Psikoloji tarihinde önemli bir isim olarak bilinen Alfred Adler toplumda normal olarak görülenler içinde de farklı tiplerin olduğunu belirtmiştir.

Adler'e göre; herhangi bir üstünlük gösterisi içinde olmayan, insanlara baskı ve ayırım yapmayan, kendi yararı gibi toplum yararını da ön planda tutan, yaşama uyum sağlayan normal insanlar yanı sıra çok farklı davranışlar içinde bulunan insanlar da söz konusudur.

'Alıcı Kişilikte Olanlar' vermeyi düşünmeden hep almaya çalışan, her güzel şeyi ya da yararlı olan her şeyi emek ortaya koymadan kendilerine kılmaya çalışan tiplerdir.

'Yükümlülükten Kaçanlar' herhangi bir karar almak, herhangi bir eylemde bulunmak istemezler.
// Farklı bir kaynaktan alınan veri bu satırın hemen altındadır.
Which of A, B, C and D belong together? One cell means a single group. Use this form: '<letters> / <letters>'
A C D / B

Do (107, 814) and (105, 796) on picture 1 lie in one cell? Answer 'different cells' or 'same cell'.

Özellikleri gereği yanlış da yapmayan tiplerdir bunlar genellikle.

Adler'in tanımladığı 'Hükümran Tiplerin' ise, önde gelen özellikleri  başkalarını değersiz görmeleridir. Bu tipler çok özgüvensiz olup yeri geldiğinde ve önemli bir görev üstlendiklerinde insanlara ülkeyi dar edebilirler. Ruhsal yapılarında ağır bir 'Narsist' kişilik yer aldığından başkalarını küçültmek, başarısız göstermek ve aşağılamak için hata üstüne hata yaparlar.

Özgüven yoksunu olan hükümran tiplerin sürekli çevresinde kalmasını istediği kişiler başarısız, alıcı, eleştiri yapacak kapasitede olamayan ve de en önemlisi  dalkavuk olanlardır.

'Hükümran Tipler' önemli  bir göreve geldiğinde bu durum o ülke ve toplum  için büyük bir risk, tehlike ve de şanssızlıktır.